Keeping track of what you’re working on, the code you’re trying, the task you’re facing, the things you read to help you (like tutorials), the videos you might watch… This is all part of the process. Doing this kind of digital work can be exhausting. You need to give yourself breaks, and permission to walk away from the machine. Seriously - if something doesn’t come after 30 minutes, it’s not going to come after an hour. Save your notes, then go do something else. Come back refreshed.
How?
We’re just going to add text files with the .md
file extension in our academic-kickstart
repository in the content/post
folder.
What to do
- Sign into Github, and go to your academic-kickstart repository. Click on the ‘content’ folder, then the ‘post’ folder.
- Create a new file:
- Name your file. It will make your life easier if you observe the following convention in your file names:
YYYY-MM-DD-title-without-spaces.md
. Never ever ever use spaces in a filename.
- Add the appropriate metadata. Remember, your username here is
admin
. Format the metadata like so, including the---
to start and end the metadata block:
---
date: 2018-08-31
title: Devlog 1 - Getting Started
summary: Narrowing my scope and choosing my stories
# optional header image (relative to 'static/img/' folder).
header:
caption: ""
image: ""
tags:
- devlog
- archaeology
- news
- cultural-heritage-informatics
---
# An Idea
It occurred to me ...
There is more metadata available (the full academic-kickstart manual is available here) but that should be enough to get you started.
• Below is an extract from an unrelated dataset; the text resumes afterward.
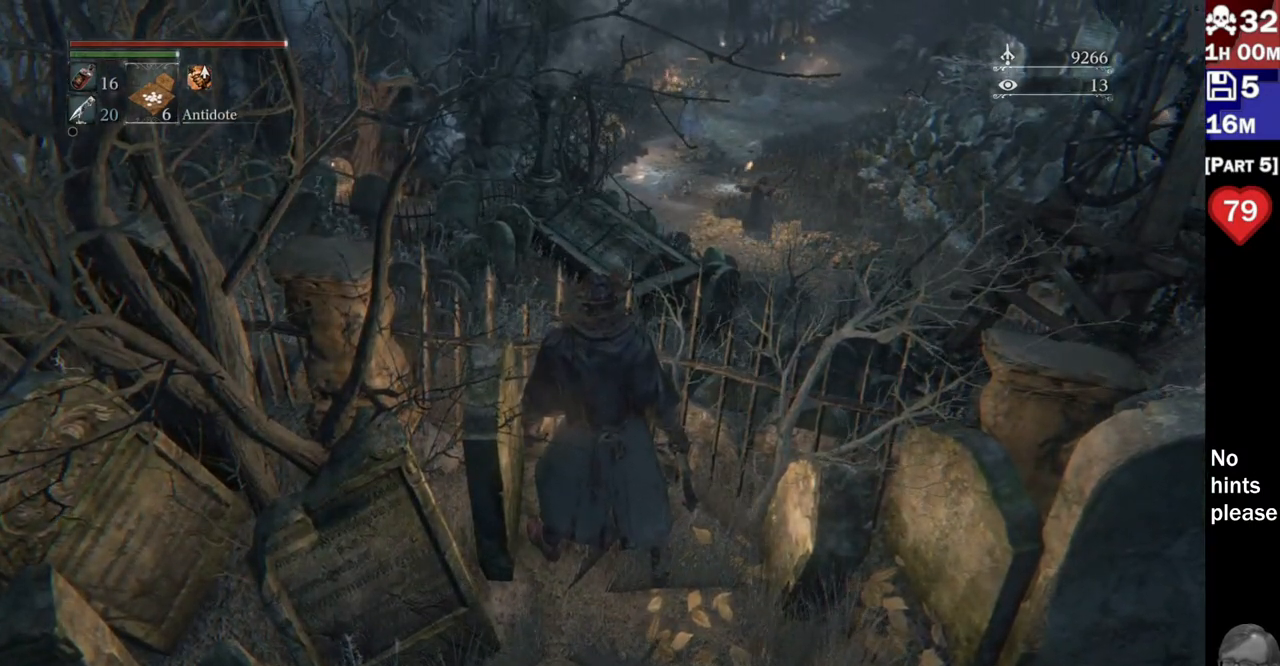
{"buttons": [], "left_stick": "center", "right_stick": "center", "button_events": []}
Notice that in the metadata block, the #
symbol shows a comment, which the computer ignores, but below that, the #
indicates a top-level header or title that the computer will render in larger font and bold. Use the same date as in your filename. If you want to have an image used as part of your header, put its name (eg, header-image.png
) between the quotation marks at image:
in the metadata, and then (once you’ve finished writing and committing your post) drag and drop the image into the folder at academic-kickstart/static/img
. You don’t have to use tags, but if you do, make sure that they are laid out the same way as above, and that they capture the ideas in your post.
The actual text of your devlog uses markdown conventions (a handy guide right here). Quick hint: link out to things you read by making a link like this:
[display text](http://url-of-interest)
.
You can even link to individual Hypothesis annotations, by the way.